=== Extrait du document ===
La fouille de données et de texte au service des sciences

Cet article est publié en collaboration avec The Conversation

La société se trouve à la croisée des chemins. Aller vers des données ouvertes ou contractualiser ad nauseam. Le sujet a une importance considérable pour les chercheurs, mais aussi pour l’industrie. Binaire a demandé à un ami d’Inria, Florent Masseglia,  de nous éclairer sur les enjeux. Serge Abiteboul.

Florent Masseglia © Inria / Photo H. Raguet
Florent Masseglia © Inria / Photo H. Raguet

Pour les chercheurs, accéder aux publications de leurs pairs est une nécessité quotidienne. Mais avec l’accélération constante de la production d’écrits scientifiques arrivent deux constats :

  • Il peut devenir humainement difficile de faire le tri, manuellement, dans l’ensemble de la production scientifique.
  • Les machines pourraient faire sur ces écrits ce qu’elles font déjà très bien sur le big data : transformer les données en valeur.

Pour un acteur industriel, la valeur extraite à partir des données peut-être commerciale. C’est ce que le business a très bien compris, avec des géants du Web qui font fortune en valorisant des données (par exemple, en créant des profils utilisateurs pour vendre de la publicité ou des services). Mais valoriser des données ce n’est pas obligatoirement en tirer un profit commercial. Cette valorisation peut se traduire dans l’éducation, dans les sciences, dans la société, etc. C’est exactement ce que le TDM (Text and Data Mining, la fouille de textes et de données) peut faire quand il est appliqué aux données de la recherche : créer de la valeur scientifique.

Pour expliquer cela, j’aimerais introduire rapidement les notions de données et d’information. J’emprunte ici l’introduction de l’excellent article sur « les données en question », de Patrick Valduriez et Stéphane Grumbach  : « Une donnée est la description élémentaire d’une réalité ou d’un fait, comme par exemple un relevé de température, la note d’un élève à un examen, l’état d’un compte, un message, une photo, une transaction, etc. Une donnée peut donc être très simple et, prise isolément, peu utile. Mais le recoupement avec d’autres données devient très intéressant. Par exemple, une liste de températures pour une région donnée sur une longue période peut nous renseigner sur le réchauffement climatique. »

La température à un instant précis est donc une donnée. L’évolution de cette température dans le temps peut apporter une information.

Le data mining, ou la fouille de données, c’est l’ensemble des méthodes et des algorithmes qui vont permettre à ces données de nous parler. La fouille de données peut nous révéler des informations que l’on n’aurait peut-être jamais soupçonnées et que l’on ne pourrait pas obtenir en explorant ces données « à la main ». Des informations utiles et qui auront un impact sur nos décisions. Et plus la quantité d’information est grande, plus la crédibilité des informations découvertes est renforcée.

noun_406774_ccPour découvrir ces informations nouvelles, chaque algorithme fonctionne comme un engrenage. Et dans l’engrenage d’un algorithme de fouille de données, les pièces (les roues dentées) vont s’imbriquer et se mettre en mouvement. Elles vont dialoguer entre elles. Chaque pièce, chaque roue dentée, va jouer un rôle précis en travaillant sur une source de données particulière. On peut ainsi fabriquer un engrenage à chaque fois qu’on veut découvrir des informations dans les données.

=== Données fournies ===
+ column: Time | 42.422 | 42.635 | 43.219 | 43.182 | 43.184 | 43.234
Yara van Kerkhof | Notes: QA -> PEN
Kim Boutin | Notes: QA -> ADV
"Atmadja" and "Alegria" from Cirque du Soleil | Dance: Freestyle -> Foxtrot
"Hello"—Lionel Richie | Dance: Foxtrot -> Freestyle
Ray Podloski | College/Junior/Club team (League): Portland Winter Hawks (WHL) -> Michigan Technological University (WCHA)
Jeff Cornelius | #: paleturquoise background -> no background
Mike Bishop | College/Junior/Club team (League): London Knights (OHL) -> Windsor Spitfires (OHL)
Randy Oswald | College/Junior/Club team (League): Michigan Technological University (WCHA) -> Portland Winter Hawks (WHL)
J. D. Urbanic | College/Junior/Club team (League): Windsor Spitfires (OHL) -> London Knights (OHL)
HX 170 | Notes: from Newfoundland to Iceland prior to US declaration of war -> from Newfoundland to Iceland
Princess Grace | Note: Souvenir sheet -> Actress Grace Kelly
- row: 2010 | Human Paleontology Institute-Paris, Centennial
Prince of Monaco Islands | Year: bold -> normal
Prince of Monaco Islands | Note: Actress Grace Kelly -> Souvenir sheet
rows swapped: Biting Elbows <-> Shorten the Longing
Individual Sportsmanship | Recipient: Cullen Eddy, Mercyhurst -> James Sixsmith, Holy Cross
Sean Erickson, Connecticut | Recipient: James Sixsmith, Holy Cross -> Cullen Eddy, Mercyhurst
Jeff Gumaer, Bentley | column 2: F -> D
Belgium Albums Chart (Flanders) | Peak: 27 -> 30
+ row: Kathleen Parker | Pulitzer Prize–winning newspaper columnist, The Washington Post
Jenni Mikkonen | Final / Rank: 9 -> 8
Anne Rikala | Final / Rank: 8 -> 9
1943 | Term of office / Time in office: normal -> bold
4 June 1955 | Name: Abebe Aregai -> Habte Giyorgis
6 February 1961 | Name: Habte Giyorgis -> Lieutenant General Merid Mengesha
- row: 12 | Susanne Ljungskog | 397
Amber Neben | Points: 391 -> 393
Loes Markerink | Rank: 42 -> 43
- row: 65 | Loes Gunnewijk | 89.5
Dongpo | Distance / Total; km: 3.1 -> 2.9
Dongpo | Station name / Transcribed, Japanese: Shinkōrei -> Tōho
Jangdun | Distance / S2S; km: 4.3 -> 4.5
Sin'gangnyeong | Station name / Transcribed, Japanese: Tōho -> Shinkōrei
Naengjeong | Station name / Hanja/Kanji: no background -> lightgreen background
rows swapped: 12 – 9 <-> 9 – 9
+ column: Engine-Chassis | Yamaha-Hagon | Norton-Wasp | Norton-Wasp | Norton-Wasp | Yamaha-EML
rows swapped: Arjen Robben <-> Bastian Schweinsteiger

=== Consigne A ===
Modifie le passage de l'article sur la fouille de données, de « Pour un acteur » jusqu'à « la valeur scientifique. » inclus, en remplaçant « géants du Web » par « grandes entreprises du numérique ».
=== Consigne B ===
Écris la suite de l'article sur la fouille de données et de texte au service des sciences.
Ces enregistrements proviennent d'une autre source que l'article.

=== Résultat A ===
Pour un acteur industriel, la valeur extraite à partir des données peut-être commerciale. C’est ce que le business a très bien compris, avec des grandes entreprises du numérique qui font fortune en valorisant des données (par exemple, en créant des profils utilisateurs pour vendre de la publicité ou des services). Mais valoriser des données ce n’est pas obligatoirement en tirer un profit commercial. Cette valorisation peut se traduire dans l’éducation, dans les sciences, dans la société, etc. C’est exactement ce que le TDM (Text and Data Mining, la fouille de textes et de données) peut faire quand il est appliqué aux données de la recherche : créer de la valeur scientifique.

=== Résultat B ===
Si vous voulez découvrir une éventuelle relation entre la météo et la fréquentation des médiathèques, vous pouvez fabriquer un engrenage qui utilisera deux roues. Une roue pour travailler sur les données de la météo des dernières années. Et une autre qui travaillera sur les données de fréquentation des médiathèques. Si ces données sont accessibles, que vous connaissez leur format et leur emplacement, alors il ne reste plus qu’à fabriquer les roues de l’engrenage et les assembler !

Mais vous pouvez aller encore plus loin. Par exemple, si vous ne savez pas encore quelle information sera révélée mais vous pensez qu’elle se trouve quelque part entre la météo, la fréquentation des médiathèques, et le budget que ces dernières allouent aux activités pour la jeunesse. Est-ce la météo qui influence la fréquentation ? Ou plutôt le budget ? Ou bien les deux ? Et c’est là tout l’intérêt de la fouille de données. On ne sait pas, à l’avance, ce que les algorithmes vont nous permettre de découvrir. On ne sait pas quelles sources de données seront les plus impliquées dans l’information à découvrir. Alors on croise des données, et on met les engrenages en place. Plus on utilise de sources de données différentes et plus on peut découvrir des informations qui étaient peut-être au départ insoupçonnables !

L’open-access, ça change quoi pour le TDM ?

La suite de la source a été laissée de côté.